The Fresh Produce Association of the Americas (FPAA) has accused the US government of putting the interests of domestic producers above those of consumers in the forthcoming renegotiation of the North American Free Trade Agreement.
Last month, US Trade Representative Robert Lighthizer published a detailed summary of the US negotiating objectives for the renegotiation of the trade agreement.
It stipulates that the US will “seek a separate domestic industry provision for perishable and seasonal products in AD (antidumping duties) / CVD (countervailing duties) proceedings”.
FPAA said the move would lead to US producers bringing a greater number of lawsuits that would push up prices, reduce availability and provoke a tit-for-tat response from Canada and Mexico.
FPAA president Lance Jungmeyer said this would “cause havoc in the fruit and vegetables markets and be ultimately harmful to consumers”.
“A small group of politically connected, wealthy agribusiness firms from Florida are seeking concessions from the Federal government to effectively subsidise their industry by raising prices, an act that would deprive Americans of affordable fruits and vegetables,” the association said in a statement.
“As a part of the NAFTA renegotiation, they want to change antidumping law to manipulate the free market in order to benefit regional, seasonal perishable agriculture industries.
“If successful, this tactic will result in lawsuits that would raise prices for US consumers, while reducing availability, selection and quality in the supermarket aisle for items such as tomatoes, avocados, bell peppers, watermelons, strawberries and blueberries, just to name a few.”

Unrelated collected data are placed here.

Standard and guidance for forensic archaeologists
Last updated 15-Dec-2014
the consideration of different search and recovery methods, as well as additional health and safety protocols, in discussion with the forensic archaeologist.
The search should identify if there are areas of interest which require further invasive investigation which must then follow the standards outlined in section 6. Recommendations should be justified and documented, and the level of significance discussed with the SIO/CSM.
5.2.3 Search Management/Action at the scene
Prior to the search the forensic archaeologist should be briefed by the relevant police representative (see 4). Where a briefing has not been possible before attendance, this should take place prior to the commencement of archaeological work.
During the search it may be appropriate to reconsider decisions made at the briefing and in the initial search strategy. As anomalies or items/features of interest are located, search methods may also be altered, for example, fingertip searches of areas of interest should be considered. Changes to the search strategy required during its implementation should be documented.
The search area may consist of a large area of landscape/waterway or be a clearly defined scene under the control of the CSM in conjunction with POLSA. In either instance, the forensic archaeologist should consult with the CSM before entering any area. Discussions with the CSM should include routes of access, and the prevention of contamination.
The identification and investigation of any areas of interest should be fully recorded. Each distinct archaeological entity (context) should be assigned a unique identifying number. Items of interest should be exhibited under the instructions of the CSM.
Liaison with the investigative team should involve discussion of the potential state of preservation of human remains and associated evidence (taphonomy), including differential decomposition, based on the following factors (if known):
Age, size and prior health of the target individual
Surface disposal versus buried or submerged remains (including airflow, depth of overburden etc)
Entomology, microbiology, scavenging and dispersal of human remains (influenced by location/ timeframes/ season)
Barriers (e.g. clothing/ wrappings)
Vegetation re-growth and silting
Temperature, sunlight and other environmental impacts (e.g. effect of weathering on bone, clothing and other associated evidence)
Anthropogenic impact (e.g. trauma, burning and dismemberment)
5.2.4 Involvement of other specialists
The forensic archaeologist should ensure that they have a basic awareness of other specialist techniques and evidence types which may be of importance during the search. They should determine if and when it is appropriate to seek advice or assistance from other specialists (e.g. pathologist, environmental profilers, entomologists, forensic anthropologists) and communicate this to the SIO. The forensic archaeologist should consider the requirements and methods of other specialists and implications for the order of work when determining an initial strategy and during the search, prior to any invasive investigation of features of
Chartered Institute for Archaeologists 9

The FPAA added that in a time of rampant obesity and rising healthcare costs, such an anti-market approach would hit Americans in the pocketbooks when they can least afford it.
“Pursuing such trade protection through increased litigation will also be at the cost of US exporters when similar “seasonal suits” are brought by Canada and Mexico,” the association said.

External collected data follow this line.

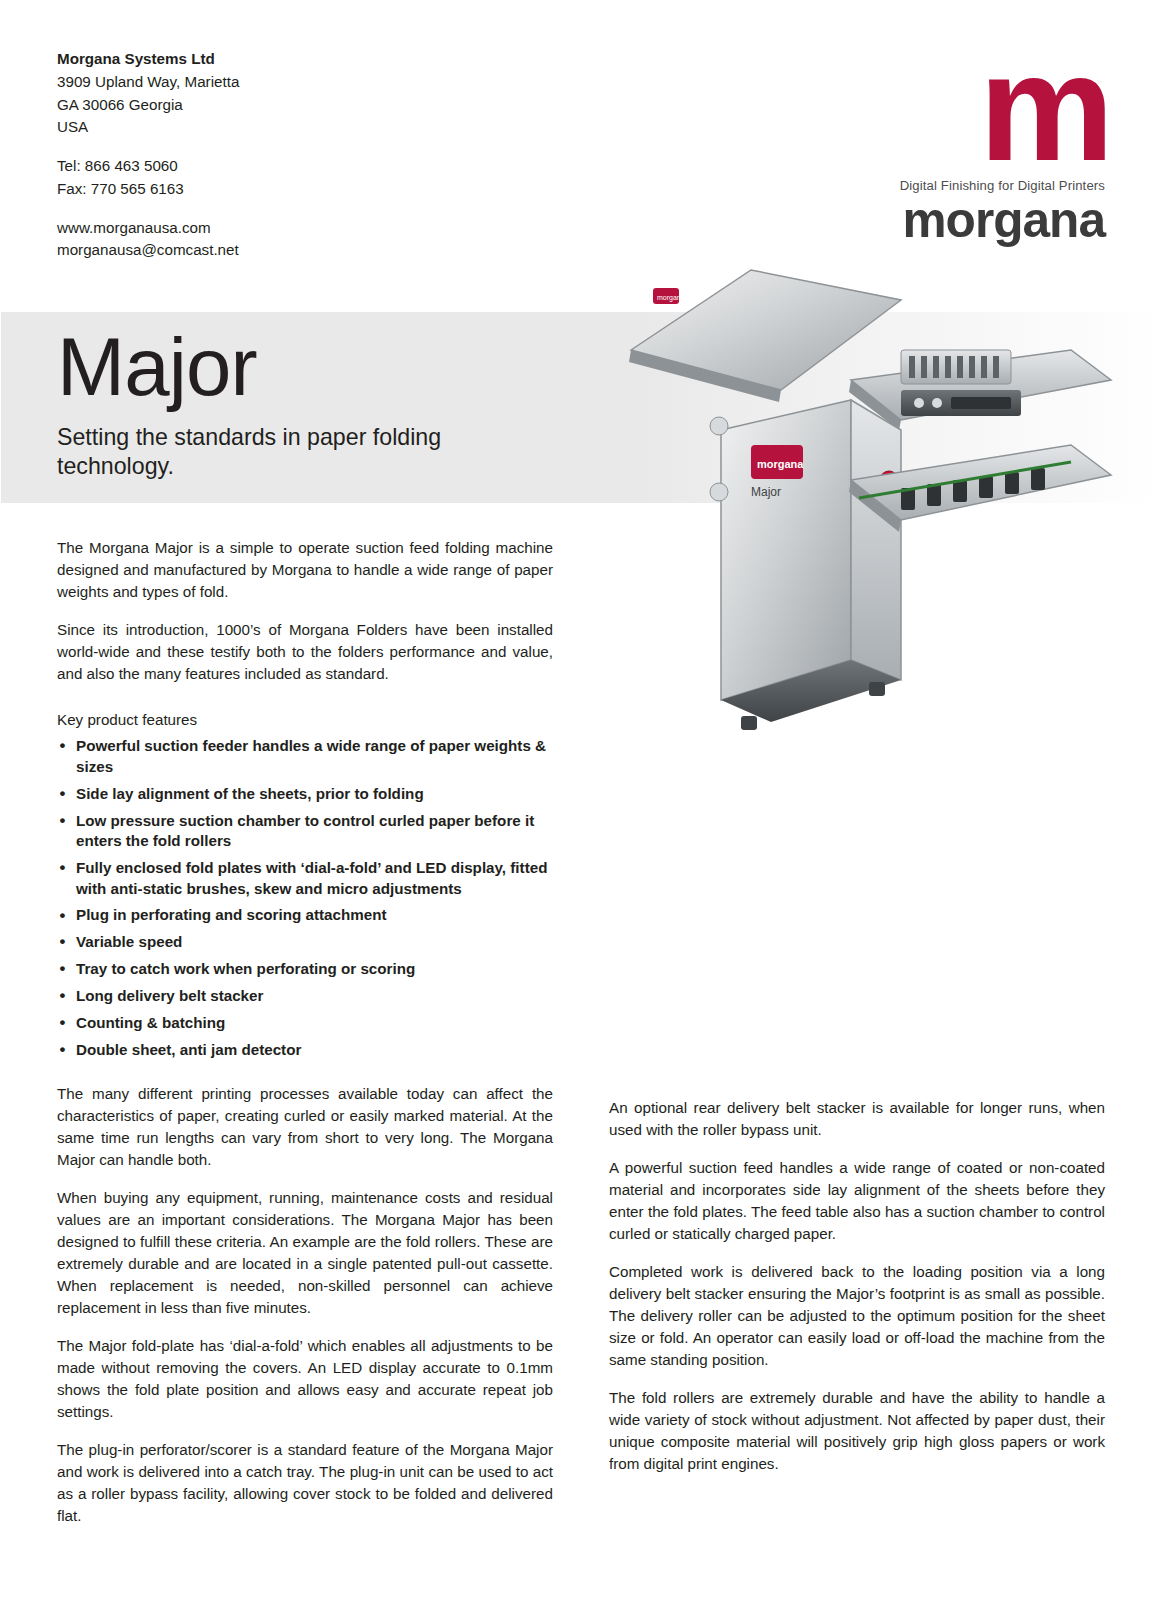Morgana Systems Ltd
3909 Upland Way, Marietta
GA 30066 Georgia
USA
Tel: 866 463 5060
Fax: 770 565 6163
www.morganausa.com
morganausa@comcast.net
m
Digital Finishing for Digital Printers
morgana
Major
Setting the standards in paper folding technology.
morgana morgana Major
The Morgana Major is a simple to operate suction feed folding machine designed and manufactured by Morgana to handle a wide range of paper weights and types of fold.
Since its introduction, 1000’s of Morgana Folders have been installed world-wide and these testify both to the folders performance and value, and also the many features included as standard.
Key product features
Powerful suction feeder handles a wide range of paper weights & sizes
Side lay alignment of the sheets, prior to folding
Low pressure suction chamber to control curled paper before it enters the fold rollers
Fully enclosed fold plates with ‘dial-a-fold’ and LED display, fitted with anti-static brushes, skew and micro adjustments
Plug in perforating and scoring attachment
Variable speed
Tray to catch work when perforating or scoring
Long delivery belt stacker
Counting & batching
Double sheet, anti jam detector
The many different printing processes available today can affect the characteristics of paper, creating curled or easily marked material. At the same time run lengths can vary from short to very long. The Morgana Major can handle both.
When buying any equipment, running, maintenance costs and residual values are an important considerations. The Morgana Major has been designed to fulfill these criteria. An example are the fold rollers. These are extremely durable and are located in a single patented pull-out cassette. When replacement is needed, non-skilled personnel can achieve replacement in less than five minutes.
The Major fold-plate has ‘dial-a-fold’ which enables all adjustments to be made without removing the covers. An LED display accurate to 0.1mm shows the fold plate position and allows easy and accurate repeat job settings.
The plug-in perforator/scorer is a standard feature of the Morgana Major and work is delivered into a catch tray. The plug-in unit can be used to act as a roller bypass facility, allowing cover stock to be folded and delivered flat.
An optional rear delivery belt stacker is available for longer runs, when used with the roller bypass unit.
A powerful suction feed handles a wide range of coated or non-coated material and incorporates side lay alignment of the sheets before they enter the fold plates. The feed table also has a suction chamber to control curled or statically charged paper.
Completed work is delivered back to the loading position via a long delivery belt stacker ensuring the Major’s footprint is as small as possible. The delivery roller can be adjusted to the optimum position for the sheet size or fold. An operator can easily load or off-load the machine from the same standing position.
The fold rollers are extremely durable and have the ability to handle a wide variety of stock without adjustment. Not affected by paper dust, their unique composite material will positively grip high gloss papers or work from digital print engines.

The association claimed any action to limit imports via regional, seasonal perishable tariffs would raise consumer prices dramatically. It cited a study from AC Nielsen/Perishables Group showing that if Mexican tomato supplies were cut in half in the December-May window, it would result in consumer prices rising from an average of US$2.16 per lb to US$3.31 per lb.
In one scenario, which analysed the possibility of Mexican tomatoes being excluded altogether, Dr Tim Richards, Morrison Chair professor of agribusiness at Arizona State University, said: “we found that if Mexican imports are excluded from the US market, retail prices during the December-May timeframe can be expected to rise by 97.9 per cent for hothouse round, 96.9 per cent for hothouse vine, 61.3 per cent for snacking, 217.2 per cent for Roma and 52.1 per cent for field tomatoes”.